His reports and live essays were widely shared on social media platforms in February, drawing the attention of authorities, who have punished eight virus whistleblowers as they defend criticism of the government’s response to the outbreak.

Beijing has congratulated itself on “extraordinary” success in controlling the virus within its borders, with a recovering economy, while much of the rest of the world stutters through painful shutdowns and the increase in the number of cases a year after the start of the pandemic in Wuhan.

Controlling the flow of information during an unprecedented global health crisis has been instrumental in allowing China’s communist authorities to reframe the narrative in their favor.

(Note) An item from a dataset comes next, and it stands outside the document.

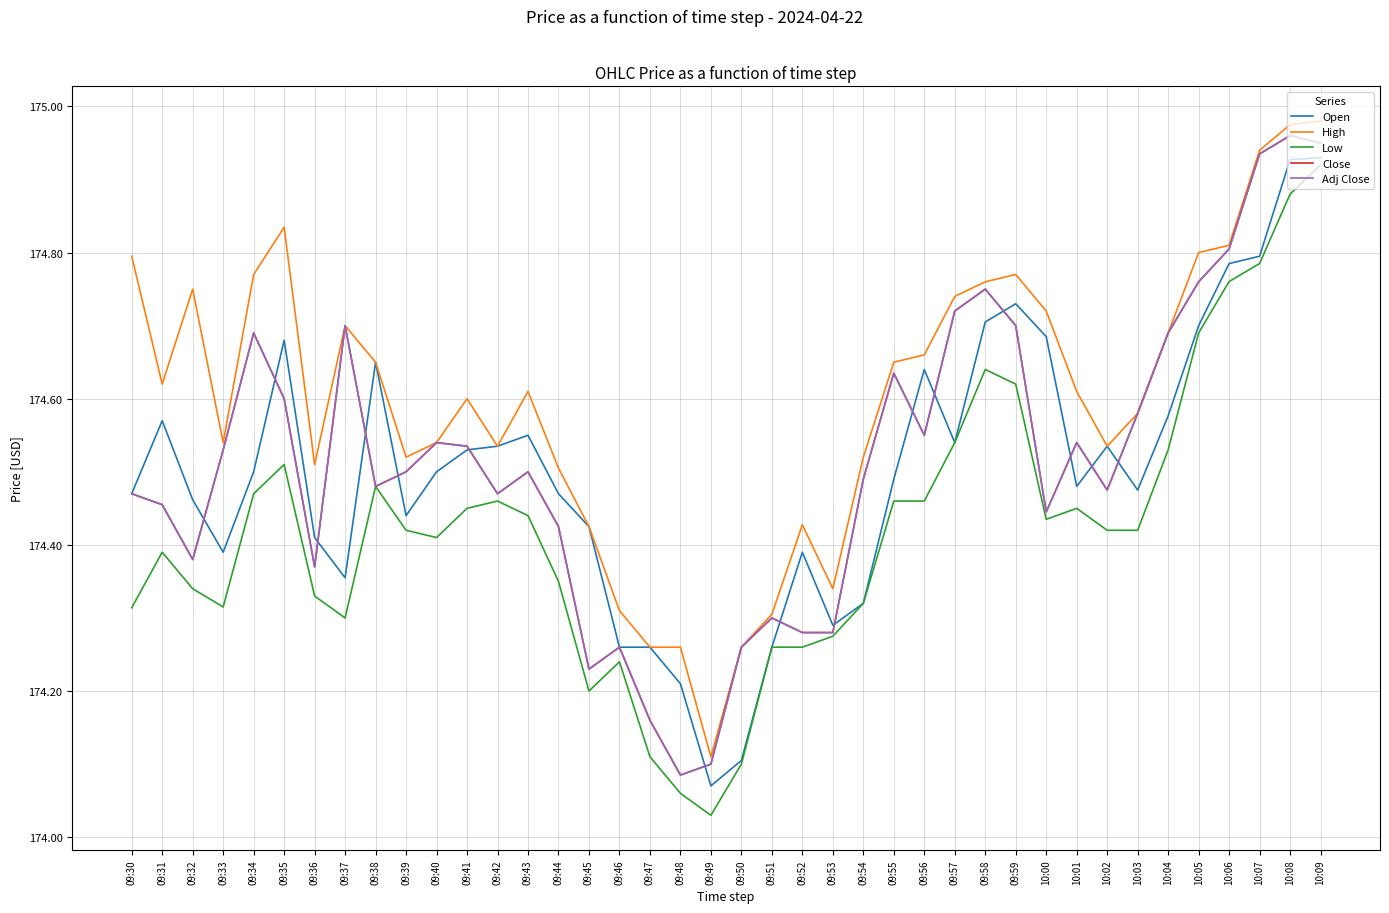

Does the chart have visible grid lines?

Yes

Police try to stop journalists from filming

Police are trying to prevent journalists from recording images outside Shanghai’s Pudong New District People’s Court, where Chinese citizen journalist Zhang Zhan, who reported on the Covid-19 outbreak in Wuhan and has been detained since May, will be tried.

Hunger strike

But that has come at a serious cost to anyone who punches holes in that story.

“Zhang Zhan seemed devastated when the sentence was announced,” Ren Quanniu, one of Zhang’s defense attorneys, told reporters, confirming the four-year jail sentence in front of Shanghai’s Pudong New District People’s Court on Monday. the morning.

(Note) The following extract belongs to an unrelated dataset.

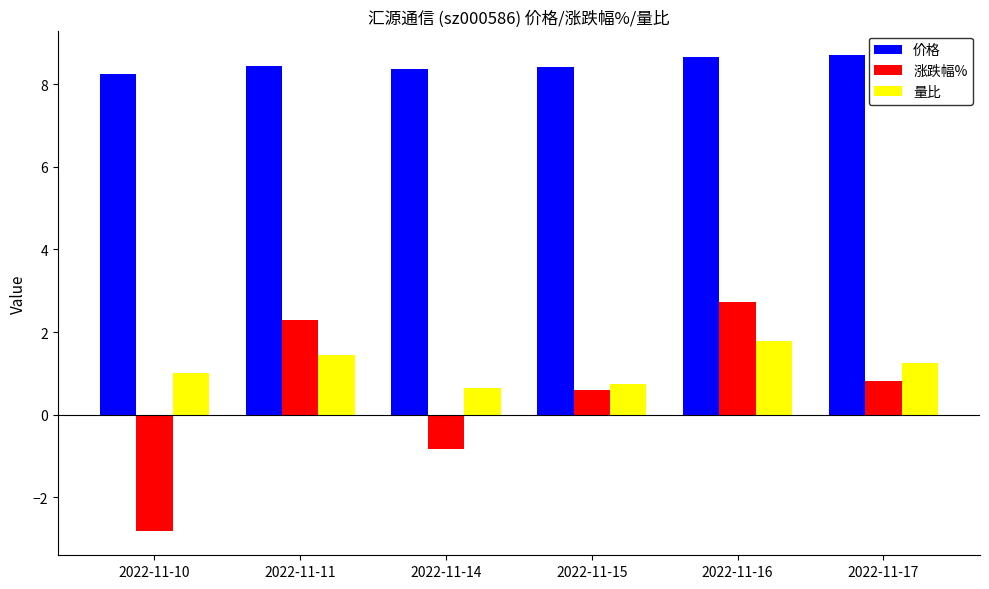

What is the greatest value displayed?

8.7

Her mother sobbed loudly when the verdict was read, Ren added.

Concerns are mounting for the health of 37-year-old Zhang, who went on a hunger strike in June and has been force-fed through a nasal tube.

“She said when I visited her (last week): ‘If they give me a severe sentence, I will refuse the food until the end’ … She believes that she will die in prison,” Ren said before the trial.

“It is an extreme method of protesting against this society and this environment.”

China’s authorities have a history of bringing dissidents to trial in opaque courts between Christmas and New Years to minimize Western scrutiny.

The trial comes just weeks before an international team of experts from the World Health Organization is expected to arrive in China to investigate the origins of Covid-19.

Another lawyer said that Zhang’s health was in decline and that he suffered from headaches, dizziness and stomach pain.

“Restricted 24 hours a day, she needs help to go to the bathroom,” wrote Zhang Keke, who visited her on Christmas Day, in a note circulated on social media.

“She feels psychologically drained, as if every day is a torment.”

Zhang criticized the initial response in Wuhan, writing in a February essay that the government “did not give people enough information and then simply closed the city.”

“This is a gross violation of human rights,” he wrote.

The court said she had spread “false comments” online, according to Zhang Keke.

Rights groups have also drawn attention to her case.

Authorities “want to use his case as an example to scare other dissidents from raising questions about the pandemic situation in Wuhan earlier this year,” said Leo Lan, research and advocacy consultant at the Chinese NGO Human Rights Defenders. .

Zhang is the first to face the trial of a group of four citizen journalists detained by authorities earlier this year after reporting from Wuhan.

Previous attempts by AFP to contact the other three, Chen Qiushi, Fang Bin and Li Zehua, were unsuccessful.